# Task
Everything in the records below must be repeated exactly, except the pictures.

# Raw data
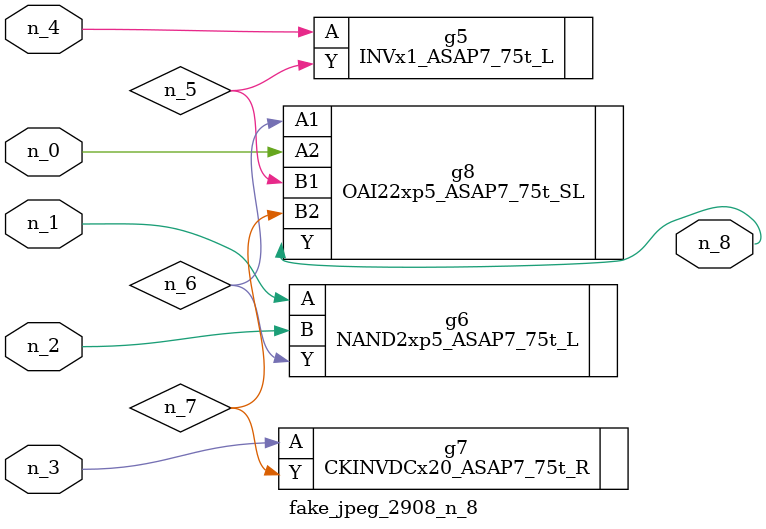
<source format=v>
module fake_jpeg_2908_n_8 (n_3, n_2, n_1, n_0, n_4, n_8);

input n_3;
input n_2;
input n_1;
input n_0;
input n_4;

output n_8;

wire n_6;
wire n_5;
wire n_7;

INVx1_ASAP7_75t_L g5 ( 
.A(n_4),
.Y(n_5)
);

NAND2xp5_ASAP7_75t_L g6 ( 
.A(n_1),
.B(n_2),
.Y(n_6)
);

CKINVDCx20_ASAP7_75t_R g7 ( 
.A(n_3),
.Y(n_7)
);

OAI22xp5_ASAP7_75t_SL g8 ( 
.A1(n_6),
.A2(n_0),
.B1(n_5),
.B2(n_7),
.Y(n_8)
);


endmodule
</source>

# Expected output
<source format=v>
module fake_jpeg_2908_n_8 (n_3, n_2, n_1, n_0, n_4, n_8);

input n_3;
input n_2;
input n_1;
input n_0;
input n_4;

output n_8;

wire n_6;
wire n_5;
wire n_7;

INVx1_ASAP7_75t_L g5 ( 
.A(n_4),
.Y(n_5)
);

NAND2xp5_ASAP7_75t_L g6 ( 
.A(n_1),
.B(n_2),
.Y(n_6)
);

CKINVDCx20_ASAP7_75t_R g7 ( 
.A(n_3),
.Y(n_7)
);

OAI22xp5_ASAP7_75t_SL g8 ( 
.A1(n_6),
.A2(n_0),
.B1(n_5),
.B2(n_7),
.Y(n_8)
);


endmodule
</source>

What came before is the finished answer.